Oğuz, "Zira bu cinayetin meydana geldiği 2011 yılı FETÖ'nün gücünün zirvesinde olduğu ve aynı zamanda AK Parti hükümetiyle zıtlaşmaya başladığı tarihtir. O dönem FETÖ tarafından bölgede tekrar bir çatışma ortamı başlatılmak, tekrar bir kaos ortamı oluşturulmak için birçok kirli girişimler yapıldı. O dönem Mustazaf-Der Yüksekova Şubesine 13 kez saldırı yapıldı ve 13'üncü kez yapılan saldırı sonucu Ubeydullah Durna şehid edildi. Yapılan bu 13 saldırının hiçbirinin failleri yakalanmadı. Ubeydullah Durna cinayeti polislerin gözü önünde cereyan etmiş bir hadisedir. Aniden gelişen bir hadise değildir. Polis oradayken, kameraları açıkken gelişen bir hadisedir. Dolayısıyla polisin saldırıyı görmemesi mümkün değildi. Ayrıca bu saldırı öncesinde dernek yetkilileri 155 Polis İmdat hattını arayarak, olaya müdahale edilmesini istemelerine rağmen maalesef müdahale edilmemiş ve saldırıya adeta göz yumulmuştur." dedi.

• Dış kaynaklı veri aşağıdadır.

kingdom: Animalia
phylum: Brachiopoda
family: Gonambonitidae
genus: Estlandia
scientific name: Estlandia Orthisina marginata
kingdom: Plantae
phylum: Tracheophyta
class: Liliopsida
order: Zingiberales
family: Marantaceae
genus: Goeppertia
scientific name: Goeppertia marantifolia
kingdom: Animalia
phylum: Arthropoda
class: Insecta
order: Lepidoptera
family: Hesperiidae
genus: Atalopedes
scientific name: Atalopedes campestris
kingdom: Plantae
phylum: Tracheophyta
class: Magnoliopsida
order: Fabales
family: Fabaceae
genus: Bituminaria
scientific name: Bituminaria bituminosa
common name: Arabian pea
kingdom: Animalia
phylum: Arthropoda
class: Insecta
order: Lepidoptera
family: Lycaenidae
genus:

"15 Temmuz darbe girişimi kirli ittifakları ortaya çıkardı"
15 Temmuz darbe girişiminden sonra karanlık güçlerin kirli iş birliklerinin ortaya çıktığına dikkat çeken Oğuz, "15 Temmuz darbe girişiminden sonra FETÖ'nün kirli yapılanması ortaya çıktıktan sonra Ubeydullah Durna cinayetinin ardındaki kirli el ile bu cinayeti örtbas eden kirli elin aynı olduğu daha da netleşti. 15 Temmuz darbe girişiminden sonra Türkiye'de emniyet, yargı ve bürokrasi alanında yuvalanmış ve ABD hesabına çalışan kirli bir yapılanmanın olduğu açık bir şekilde gün yüzüne çıktı." ifadelerini kullandı.
Ubeydullah Durna cinayetinin aydınlatılmamasının 6-8 Ekim saldırıları başta olmak üzere bölgemizde birçok siyasi cinayetlerin işlenmesine zemin hazırladığını da dile getiren Oğuz, "Dolayısıyla Ubeydullah Durna cinayetinin aydınlatılması çok kilit bir öneme haizdir. Bu cinayet aydınlatılırsa bölgemizde işlenen diğer siyasi cinayetlerin aydınlatılmasında önemli bir yol alınır." dedi.
"Durna cinayetinin aydınlatılması için hükümetin bir irade ortaya koyması gerekir"
Rafa kaldırılan Ubeydullah Durna dosyasının tekrar gündeme getirilmesi gerektiğini dile getiren Oğuz şunları söyledi:
"O dönem bölgede faaliyet yürüten güvenlik güçlerinin önemli bir bölümünün FETÖ ile irtibatlı olduğu 15 Temmuz darbe girişiminden sonra ortaya çıkmıştır. Eğer gerçekte de FETÖ ile mücadele edilecekse, hesap sorulacak ise bu Mustazaf-Der camiasına yönelik yapılan birçok saldırının faillerinin ortaya çıkarılması gerekiyor. Aslında failler bellidir. O dönemde Yüksekova'da görev yapan mülkü amirler de dahil olmak üzere güvenlik güçleri amirleri ve güvenlik güçleri elamanları soruşturulmalı ve bu kapsamda Ubeydullah Durna dosyası tekrar raftan indirilip gündeme getirilmelidir. Bu cinayetin aydınlatılması, faillerinin yakalanması ve bu cinayeti örtbas edenlerin ortaya çıkarılması için hükümetin bir irade ortaya koyması gerekir. Ancak maalesef bugüne kadar böyle bir irade ortaya konulmadı."